Biogen offers a free blood test to check for antibodies to the JC Virus. Your healthcare team may order this test before you start receiving therapy and throughout the course of your treatment. A positive test result indicates a higher risk of developing PML, while a negative test result indicates a lower risk.

It is recommended that you get tested for JC Virus antibodies periodically. Like any virus, it is possible to come in contact with the JC Virus and have it enter your body after you’ve been tested. There is also a potential for a false-negative test result.* You are advised to be proactive and have the test from time to time, based on your healthcare team’s recommendation.

*There’s a possibility (2.2%) of a false-negative test result, which occurs when the blood test wrongly indicates that JC Virus antibodies are not present.

Serious side effects

Herpes Encephalitis and Meningitis. TYSABRI may increase your risk of getting an infection of the brain or the covering of your brain and spinal cord (encephalitis or meningitis) caused by herpes viruses that may lead to death. Infection of the eye caused by herpes viruses leading to blindness in some patients has occurred. Call your doctor right away if you have sudden fever, severe headache, or if you feel confused after receiving TYSABRI.

Liver damage. Symptoms may include:

  • Yellowing of the eyes and skin (jaundice)
  • Nausea
  • Vomiting
  • Unusual darkening of the urine
  • Feeling weak or tired

Call your doctor right away if you have symptoms of liver damage. Your doctor can do blood tests to check for liver damage.

Allergic reactions. TYSABRI may cause allergic reactions, including serious allergic reactions (e.g., anaphylaxis). Symptoms can include:

  • Hives
  • Itching
  • Trouble breathing
  • Chest pain
  • Dizziness
  • Wheezing
  • Chills
  • Rash
  • Nausea
  • Flushing of skin
  • Low blood pressure

Serious allergic reactions usually happen within 2 hours of the start of the infusion, but they can happen at any time after receiving TYSABRI. Tell your doctor or nurse right away if you have any symptoms of an allergic reaction, even if it happens after you leave the infusion center. You may need treatment if you are having an allergic reaction.

Infections. TYSABRI may increase your chance of getting an unusual or serious infection because TYSABRI can weaken your immune system.

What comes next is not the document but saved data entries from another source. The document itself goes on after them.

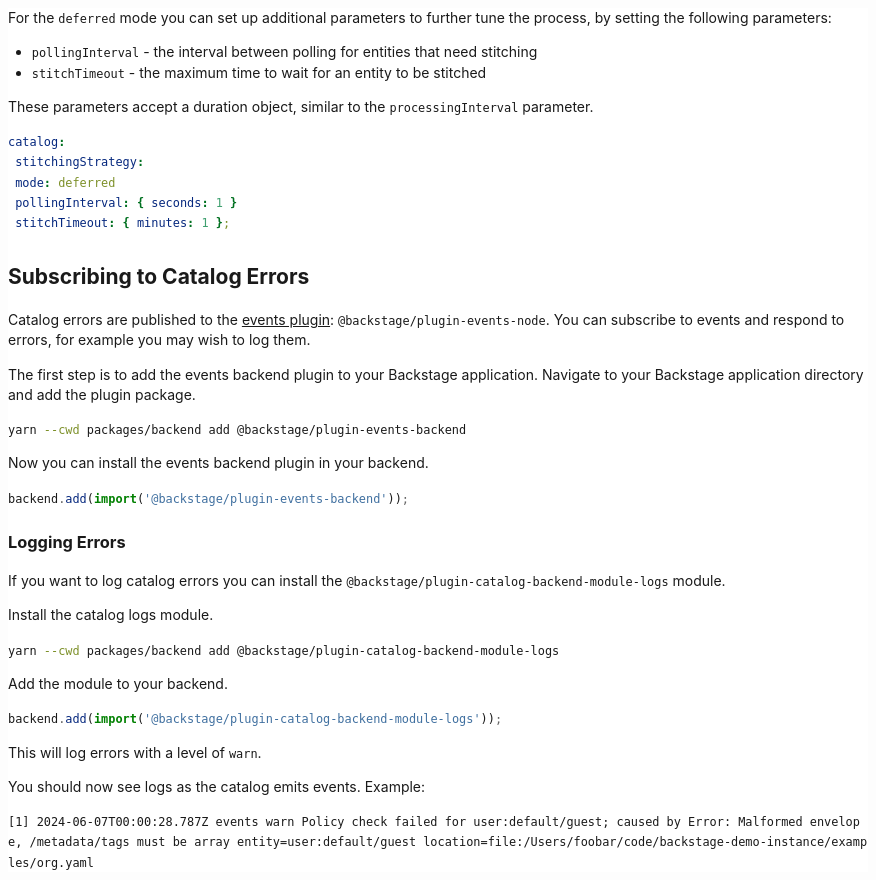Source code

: For the `deferred` mode you can set up additional parameters to further tune the process,
by setting the following parameters:

- `pollingInterval` - the interval between polling for entities that need stitching
- `stitchTimeout` - the maximum time to wait for an entity to be stitched

These parameters accept a duration object, similar to the `processingInterval` parameter.

```yaml title="app-config.yaml"
catalog:
 stitchingStrategy:
 mode: deferred
 pollingInterval: { seconds: 1 }
 stitchTimeout: { minutes: 1 };
```

## Subscribing to Catalog Errors

Catalog errors are published to the [events plugin](https://github.com/backstage/backstage/tree/master/plugins/events-node): `@backstage/plugin-events-node`. You can subscribe to events and respond to errors, for example you may wish to log them.

The first step is to add the events backend plugin to your Backstage application. Navigate to your Backstage application directory and add the plugin package.

```bash title="From your Backstage root directory"
yarn --cwd packages/backend add @backstage/plugin-events-backend
```

Now you can install the events backend plugin in your backend.

```ts title="packages/backend/src/index.ts"
backend.add(import('@backstage/plugin-events-backend'));
```

### Logging Errors

If you want to log catalog errors you can install the `@backstage/plugin-catalog-backend-module-logs` module.

Install the catalog logs module.

```bash title="From your Backstage root directory"
yarn --cwd packages/backend add @backstage/plugin-catalog-backend-module-logs
```

Add the module to your backend.

```ts title="packages/backend/src/index.ts"
backend.add(import('@backstage/plugin-catalog-backend-module-logs'));
```

This will log errors with a level of `warn`.

You should now see logs as the catalog emits events. Example:

```
[1] 2024-06-07T00:00:28.787Z events warn Policy check failed for user:default/guest; caused by Error: Malformed envelope, /metadata/tags must be array entity=user:default/guest location=file:/Users/foobar/code/backstage-demo-instance/examples/org.yaml
```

Low platelet counts. TYSABRI may cause the number of platelets in your blood to be reduced. Call your healthcare provider if you have any of the following symptoms:

  • Easy bruising
  • Heavier menstrual periods than are normal
  • Bleeding from your gums or nose that is new or takes longer than usual to stop
  • Small scattered red spots on your skin that are red, pink, or purple
  • Bleeding from a cut that is hard to stop

Other possible side effects

  • Headache
  • Feeling tired
  • Urinary tract infection
  • Joint pain
  • Lung infection
  • Nausea
  • Depression
  • Pain in your arms and legs
  • Diarrhea
  • Vaginitis
  • Rash
  • Nose and throat infections
  • Stomach-area pain

If you experience any side effect that bothers you or does not go away, tell your doctor. While you receive TYSABRI, and for 6 months after you stop receiving TYSABRI, it is important that you call your doctor right away if you have any new or worsening medical problems (such as problems with your thinking, eyesight, balance, or strength; weakness on 1 side of your body; and using your arms and legs) that have lasted several days.

For medical advice about side effects, call your doctor. To report side effects, call FDA at 1-800-FDA-1088.